# [WORK TASK]
Repeat the data exactly, please; no pictures belong in the copy.

# [SOURCE DATA]
====================
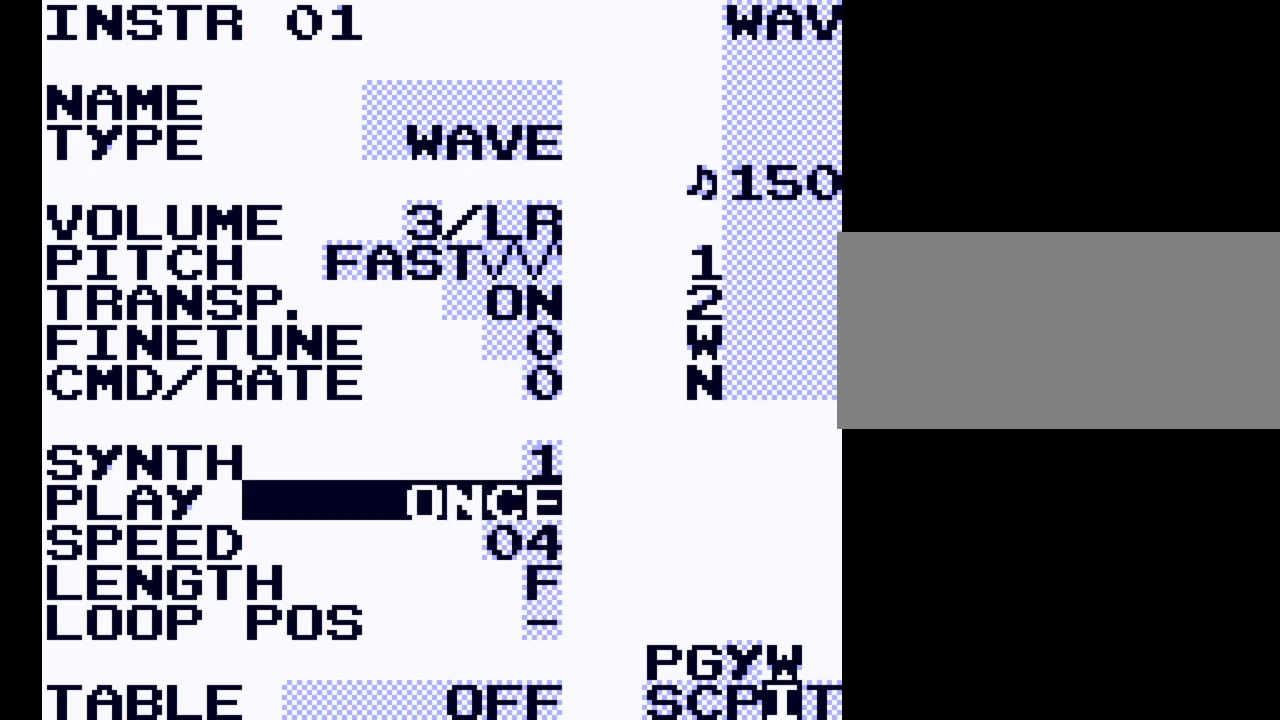
{"buttons": ["A"], "events": [[100, "DPAD_LEFT", "up"]]}
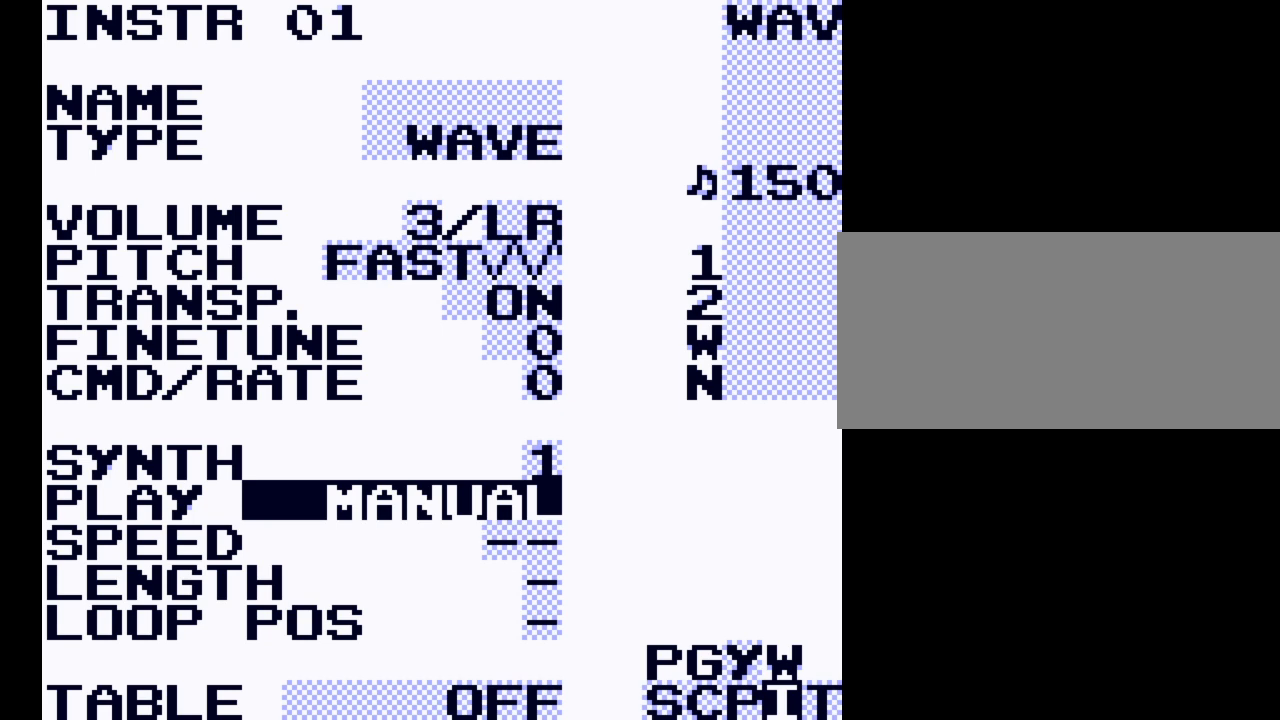
{"buttons": ["A"], "events": [[333, "DPAD_RIGHT", "down"], [400, "DPAD_RIGHT", "up"]]}
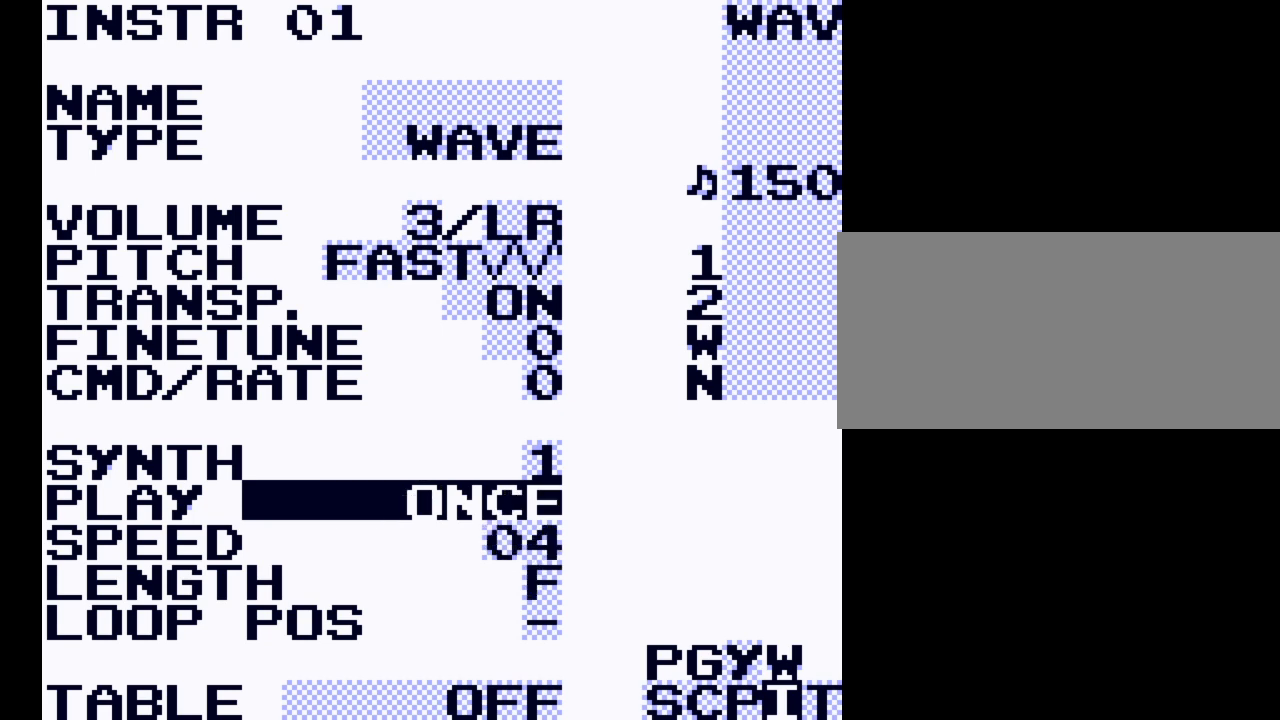
{"buttons": ["A"], "events": []}
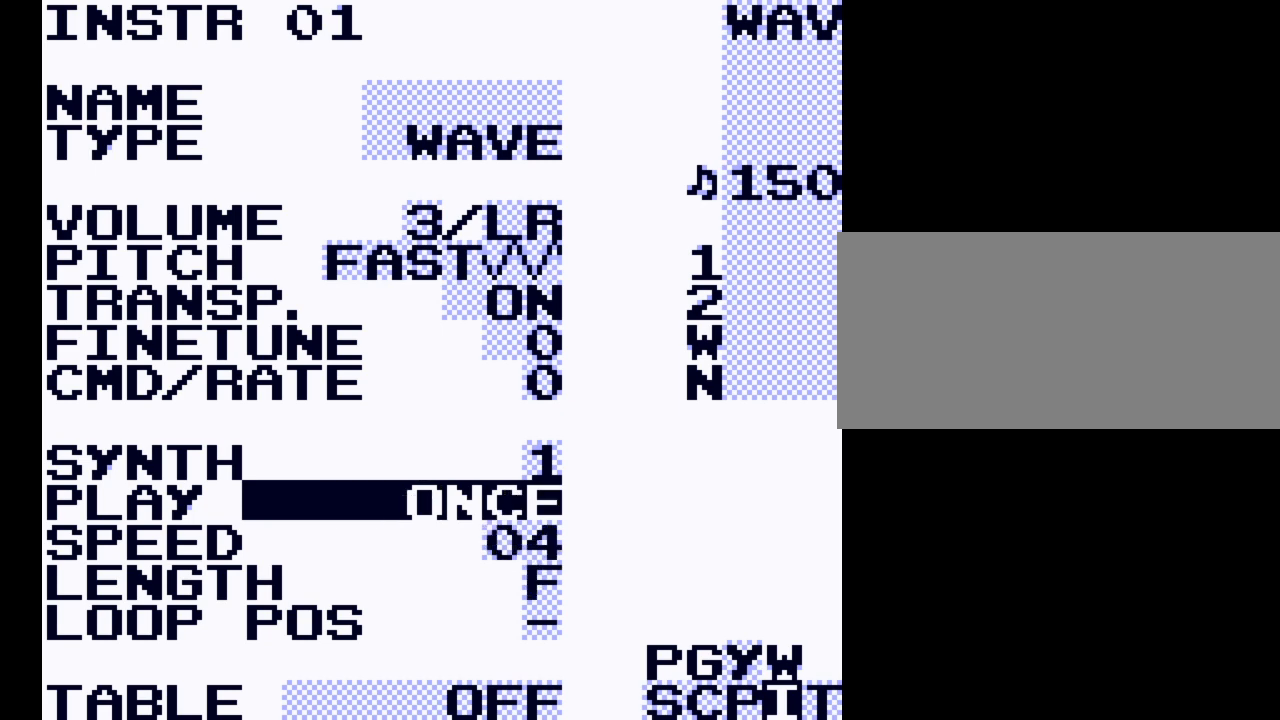
{"buttons": [], "events": [[200, "A", "up"]]}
====================
# [WRITTEN SOLUTION]
{"buttons": ["A"], "events": [[100, "DPAD_LEFT", "up"]]}
{"buttons": ["A"], "events": [[333, "DPAD_RIGHT", "down"], [400, "DPAD_RIGHT", "up"]]}
{"buttons": ["A"], "events": []}
{"buttons": [], "events": [[200, "A", "up"]]}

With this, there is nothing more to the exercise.